Fusarium wilt is a soil-borne fungal disease that occurs worldwide and causes a lot of damage to i.e. crops.

Also known as:
Basal rot
Bulb rot (tulip)

recognize Fusarium wilt in tomato
Fusarium wilt of tomato, photo: Victor M. Vicente Selvas - CC BY-SA 3.0

Fusarium wilt (Fusarium oxysporum) is a soil-borne fungal disease that occurs worldwide and causes much damage to plants, animals and humans. The fungus disrupts water balance in plants, causing the crop to wilt.
The disease symptoms are similar to those of the fungus Verticillium, which also causes wilting of plants.
Plants yellowing, collapse because the stems are affected and die fairly quickly. Fungus develops on the stem. Fusarium oxysporum is highly contagious. Plants are generally affected by a proprietary “strain” of the fungus; so other plants get not affected.
Fusarium oxysporum is very common in the soil; however, most species live as saprophytes (a harmless fungus that feeds on dead organic matter).
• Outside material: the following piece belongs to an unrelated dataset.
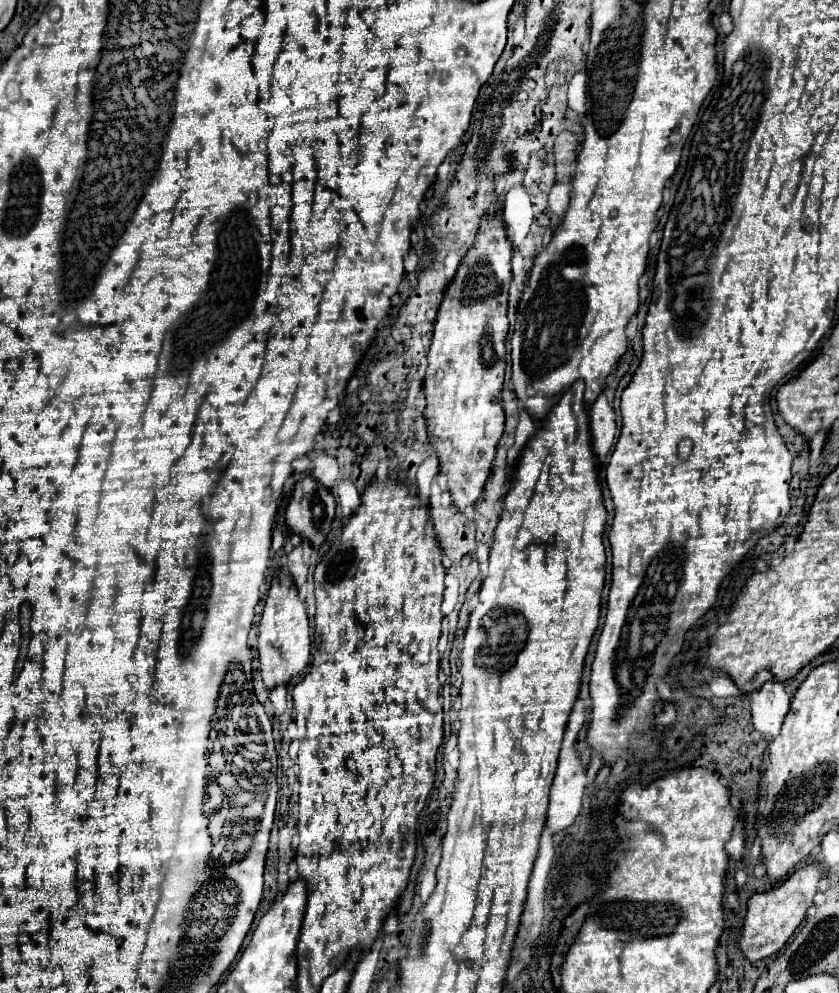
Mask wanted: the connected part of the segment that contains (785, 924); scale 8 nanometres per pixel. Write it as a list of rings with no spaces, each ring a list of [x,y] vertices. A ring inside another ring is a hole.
[[[819,863],[805,865],[803,869],[795,871],[783,885],[773,887],[765,893],[755,893],[747,901],[747,913],[741,927],[741,937],[737,941],[737,947],[747,961],[755,963],[767,959],[787,943],[787,939],[795,933],[795,929],[805,919],[807,909],[813,905],[813,897],[817,893],[819,881],[821,881],[821,865]]]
Unfortunately, there are also a large number of pathogenic strains, which can infect various plants. Infection usually occurs through the roots. The vessels become blocked by the growing fungus causing the sap flow to stop. In addition, the fungus produces toxins that enter the remaining sap stream.
Fusarium wilt develops particularly during warm and humid weather. Usually plants in the garden become infected through infected seeds, cuttings and young plants. The spores of the fungus can remain active in the soil for years.

Where to find

Vegetable plot and ornamental garden


Fusarium wilt cannot be controlled; infested plants should be removed as soon as possible to prevent infestation of other plants.


Provide clean and sanitized tools. Disinfect the greenhouse thoroughly after an infestation by Fusarium oxysporum and replace the soil. Buy disease-free plant material and do not use water that may be contaminated.
Leave fungus infested soil fallow for four to five years, or replace it with fresh soil.